*What is required*: Reproduce every line of the records that follow word for word, changing nothing.

>> BEGIN Provided entries

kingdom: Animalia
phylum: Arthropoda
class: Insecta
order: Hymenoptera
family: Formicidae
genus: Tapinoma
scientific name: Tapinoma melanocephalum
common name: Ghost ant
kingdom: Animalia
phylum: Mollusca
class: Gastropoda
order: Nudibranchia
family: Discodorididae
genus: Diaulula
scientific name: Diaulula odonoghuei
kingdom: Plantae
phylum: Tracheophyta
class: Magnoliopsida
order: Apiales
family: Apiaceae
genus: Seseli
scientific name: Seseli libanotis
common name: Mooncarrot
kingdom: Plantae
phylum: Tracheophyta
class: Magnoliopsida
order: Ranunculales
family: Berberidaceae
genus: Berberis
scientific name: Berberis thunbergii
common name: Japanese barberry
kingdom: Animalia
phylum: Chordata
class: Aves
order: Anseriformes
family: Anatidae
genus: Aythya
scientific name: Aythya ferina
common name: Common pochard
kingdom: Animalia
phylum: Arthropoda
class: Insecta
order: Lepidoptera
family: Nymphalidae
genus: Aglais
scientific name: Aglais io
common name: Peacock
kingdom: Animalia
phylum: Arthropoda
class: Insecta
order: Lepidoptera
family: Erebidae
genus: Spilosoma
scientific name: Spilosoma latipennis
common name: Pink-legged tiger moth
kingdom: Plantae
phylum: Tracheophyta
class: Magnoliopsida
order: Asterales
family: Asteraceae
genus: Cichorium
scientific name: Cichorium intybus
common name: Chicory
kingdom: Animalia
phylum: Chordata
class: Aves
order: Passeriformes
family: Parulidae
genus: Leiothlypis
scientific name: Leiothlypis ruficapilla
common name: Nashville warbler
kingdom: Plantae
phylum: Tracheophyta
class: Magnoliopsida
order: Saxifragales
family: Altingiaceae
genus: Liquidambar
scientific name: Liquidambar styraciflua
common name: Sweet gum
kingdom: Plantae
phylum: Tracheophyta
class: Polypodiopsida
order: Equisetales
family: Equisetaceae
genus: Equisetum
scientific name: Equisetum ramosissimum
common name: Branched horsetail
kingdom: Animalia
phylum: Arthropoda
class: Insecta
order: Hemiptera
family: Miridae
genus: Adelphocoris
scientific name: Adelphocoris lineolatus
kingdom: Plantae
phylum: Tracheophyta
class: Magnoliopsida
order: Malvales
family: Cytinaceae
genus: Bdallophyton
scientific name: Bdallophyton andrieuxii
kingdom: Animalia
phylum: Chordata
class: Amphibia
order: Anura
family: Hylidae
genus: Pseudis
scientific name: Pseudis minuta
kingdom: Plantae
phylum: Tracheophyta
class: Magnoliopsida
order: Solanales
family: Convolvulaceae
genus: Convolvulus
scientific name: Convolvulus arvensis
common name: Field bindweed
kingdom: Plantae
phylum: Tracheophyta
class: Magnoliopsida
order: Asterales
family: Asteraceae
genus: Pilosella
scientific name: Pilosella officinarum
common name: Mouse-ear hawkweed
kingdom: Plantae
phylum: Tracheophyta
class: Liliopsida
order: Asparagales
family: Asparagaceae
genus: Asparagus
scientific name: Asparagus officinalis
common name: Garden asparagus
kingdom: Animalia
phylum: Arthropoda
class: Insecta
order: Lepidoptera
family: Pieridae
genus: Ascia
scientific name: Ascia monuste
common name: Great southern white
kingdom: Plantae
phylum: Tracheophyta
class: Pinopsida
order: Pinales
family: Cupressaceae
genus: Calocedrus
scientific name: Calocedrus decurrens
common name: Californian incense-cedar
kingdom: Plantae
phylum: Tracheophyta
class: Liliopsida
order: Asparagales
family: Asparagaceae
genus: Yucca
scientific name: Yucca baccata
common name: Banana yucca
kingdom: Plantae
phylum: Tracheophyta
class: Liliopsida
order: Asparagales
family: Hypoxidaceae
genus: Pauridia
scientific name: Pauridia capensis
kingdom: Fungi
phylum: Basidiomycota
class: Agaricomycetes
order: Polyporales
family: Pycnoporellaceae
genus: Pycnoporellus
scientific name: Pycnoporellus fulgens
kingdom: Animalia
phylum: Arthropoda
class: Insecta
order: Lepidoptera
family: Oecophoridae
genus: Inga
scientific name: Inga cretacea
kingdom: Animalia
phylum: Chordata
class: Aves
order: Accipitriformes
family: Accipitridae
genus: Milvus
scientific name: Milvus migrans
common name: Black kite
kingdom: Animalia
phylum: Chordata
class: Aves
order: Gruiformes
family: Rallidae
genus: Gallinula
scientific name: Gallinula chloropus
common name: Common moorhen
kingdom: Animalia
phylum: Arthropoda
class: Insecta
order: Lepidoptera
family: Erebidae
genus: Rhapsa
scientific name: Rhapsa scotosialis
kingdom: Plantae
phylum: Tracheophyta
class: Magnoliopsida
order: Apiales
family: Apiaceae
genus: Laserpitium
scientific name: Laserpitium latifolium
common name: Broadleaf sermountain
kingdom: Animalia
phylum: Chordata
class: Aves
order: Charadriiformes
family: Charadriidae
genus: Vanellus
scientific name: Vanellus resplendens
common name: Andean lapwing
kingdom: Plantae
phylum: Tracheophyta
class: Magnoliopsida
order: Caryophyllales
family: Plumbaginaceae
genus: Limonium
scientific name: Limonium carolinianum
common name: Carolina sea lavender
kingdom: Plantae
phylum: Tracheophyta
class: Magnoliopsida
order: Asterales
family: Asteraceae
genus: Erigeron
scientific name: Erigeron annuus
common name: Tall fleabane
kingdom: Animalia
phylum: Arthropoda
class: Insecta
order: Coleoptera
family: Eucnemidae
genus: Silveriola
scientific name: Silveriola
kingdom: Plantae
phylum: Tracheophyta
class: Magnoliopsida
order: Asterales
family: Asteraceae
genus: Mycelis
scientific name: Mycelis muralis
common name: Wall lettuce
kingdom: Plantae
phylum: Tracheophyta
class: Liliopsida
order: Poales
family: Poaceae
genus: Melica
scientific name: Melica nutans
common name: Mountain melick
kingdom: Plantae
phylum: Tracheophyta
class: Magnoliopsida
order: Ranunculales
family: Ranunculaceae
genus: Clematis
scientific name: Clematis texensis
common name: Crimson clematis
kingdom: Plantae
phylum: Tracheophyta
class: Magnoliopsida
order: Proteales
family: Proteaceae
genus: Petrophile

>> END Provided entries

*Solution*:
kingdom: Animalia
phylum: Arthropoda
class: Insecta
order: Hymenoptera
family: Formicidae
genus: Tapinoma
scientific name: Tapinoma melanocephalum
common name: Ghost ant
kingdom: Animalia
phylum: Mollusca
class: Gastropoda
order: Nudibranchia
family: Discodorididae
genus: Diaulula
scientific name: Diaulula odonoghuei
kingdom: Plantae
phylum: Tracheophyta
class: Magnoliopsida
order: Apiales
family: Apiaceae
genus: Seseli
scientific name: Seseli libanotis
common name: Mooncarrot
kingdom: Plantae
phylum: Tracheophyta
class: Magnoliopsida
order: Ranunculales
family: Berberidaceae
genus: Berberis
scientific name: Berberis thunbergii
common name: Japanese barberry
kingdom: Animalia
phylum: Chordata
class: Aves
order: Anseriformes
family: Anatidae
genus: Aythya
scientific name: Aythya ferina
common name: Common pochard
kingdom: Animalia
phylum: Arthropoda
class: Insecta
order: Lepidoptera
family: Nymphalidae
genus: Aglais
scientific name: Aglais io
common name: Peacock
kingdom: Animalia
phylum: Arthropoda
class: Insecta
order: Lepidoptera
family: Erebidae
genus: Spilosoma
scientific name: Spilosoma latipennis
common name: Pink-legged tiger moth
kingdom: Plantae
phylum: Tracheophyta
class: Magnoliopsida
order: Asterales
family: Asteraceae
genus: Cichorium
scientific name: Cichorium intybus
common name: Chicory
kingdom: Animalia
phylum: Chordata
class: Aves
order: Passeriformes
family: Parulidae
genus: Leiothlypis
scientific name: Leiothlypis ruficapilla
common name: Nashville warbler
kingdom: Plantae
phylum: Tracheophyta
class: Magnoliopsida
order: Saxifragales
family: Altingiaceae
genus: Liquidambar
scientific name: Liquidambar styraciflua
common name: Sweet gum
kingdom: Plantae
phylum: Tracheophyta
class: Polypodiopsida
order: Equisetales
family: Equisetaceae
genus: Equisetum
scientific name: Equisetum ramosissimum
common name: Branched horsetail
kingdom: Animalia
phylum: Arthropoda
class: Insecta
order: Hemiptera
family: Miridae
genus: Adelphocoris
scientific name: Adelphocoris lineolatus
kingdom: Plantae
phylum: Tracheophyta
class: Magnoliopsida
order: Malvales
family: Cytinaceae
genus: Bdallophyton
scientific name: Bdallophyton andrieuxii
kingdom: Animalia
phylum: Chordata
class: Amphibia
order: Anura
family: Hylidae
genus: Pseudis
scientific name: Pseudis minuta
kingdom: Plantae
phylum: Tracheophyta
class: Magnoliopsida
order: Solanales
family: Convolvulaceae
genus: Convolvulus
scientific name: Convolvulus arvensis
common name: Field bindweed
kingdom: Plantae
phylum: Tracheophyta
class: Magnoliopsida
order: Asterales
family: Asteraceae
genus: Pilosella
scientific name: Pilosella officinarum
common name: Mouse-ear hawkweed
kingdom: Plantae
phylum: Tracheophyta
class: Liliopsida
order: Asparagales
family: Asparagaceae
genus: Asparagus
scientific name: Asparagus officinalis
common name: Garden asparagus
kingdom: Animalia
phylum: Arthropoda
class: Insecta
order: Lepidoptera
family: Pieridae
genus: Ascia
scientific name: Ascia monuste
common name: Great southern white
kingdom: Plantae
phylum: Tracheophyta
class: Pinopsida
order: Pinales
family: Cupressaceae
genus: Calocedrus
scientific name: Calocedrus decurrens
common name: Californian incense-cedar
kingdom: Plantae
phylum: Tracheophyta
class: Liliopsida
order: Asparagales
family: Asparagaceae
genus: Yucca
scientific name: Yucca baccata
common name: Banana yucca
kingdom: Plantae
phylum: Tracheophyta
class: Liliopsida
order: Asparagales
family: Hypoxidaceae
genus: Pauridia
scientific name: Pauridia capensis
kingdom: Fungi
phylum: Basidiomycota
class: Agaricomycetes
order: Polyporales
family: Pycnoporellaceae
genus: Pycnoporellus
scientific name: Pycnoporellus fulgens
kingdom: Animalia
phylum: Arthropoda
class: Insecta
order: Lepidoptera
family: Oecophoridae
genus: Inga
scientific name: Inga cretacea
kingdom: Animalia
phylum: Chordata
class: Aves
order: Accipitriformes
family: Accipitridae
genus: Milvus
scientific name: Milvus migrans
common name: Black kite
kingdom: Animalia
phylum: Chordata
class: Aves
order: Gruiformes
family: Rallidae
genus: Gallinula
scientific name: Gallinula chloropus
common name: Common moorhen
kingdom: Animalia
phylum: Arthropoda
class: Insecta
order: Lepidoptera
family: Erebidae
genus: Rhapsa
scientific name: Rhapsa scotosialis
kingdom: Plantae
phylum: Tracheophyta
class: Magnoliopsida
order: Apiales
family: Apiaceae
genus: Laserpitium
scientific name: Laserpitium latifolium
common name: Broadleaf sermountain
kingdom: Animalia
phylum: Chordata
class: Aves
order: Charadriiformes
family: Charadriidae
genus: Vanellus
scientific name: Vanellus resplendens
common name: Andean lapwing
kingdom: Plantae
phylum: Tracheophyta
class: Magnoliopsida
order: Caryophyllales
family: Plumbaginaceae
genus: Limonium
scientific name: Limonium carolinianum
common name: Carolina sea lavender
kingdom: Plantae
phylum: Tracheophyta
class: Magnoliopsida
order: Asterales
family: Asteraceae
genus: Erigeron
scientific name: Erigeron annuus
common name: Tall fleabane
kingdom: Animalia
phylum: Arthropoda
class: Insecta
order: Coleoptera
family: Eucnemidae
genus: Silveriola
scientific name: Silveriola
kingdom: Plantae
phylum: Tracheophyta
class: Magnoliopsida
order: Asterales
family: Asteraceae
genus: Mycelis
scientific name: Mycelis muralis
common name: Wall lettuce
kingdom: Plantae
phylum: Tracheophyta
class: Liliopsida
order: Poales
family: Poaceae
genus: Melica
scientific name: Melica nutans
common name: Mountain melick
kingdom: Plantae
phylum: Tracheophyta
class: Magnoliopsida
order: Ranunculales
family: Ranunculaceae
genus: Clematis
scientific name: Clematis texensis
common name: Crimson clematis
kingdom: Plantae
phylum: Tracheophyta
class: Magnoliopsida
order: Proteales
family: Proteaceae
genus: Petrophile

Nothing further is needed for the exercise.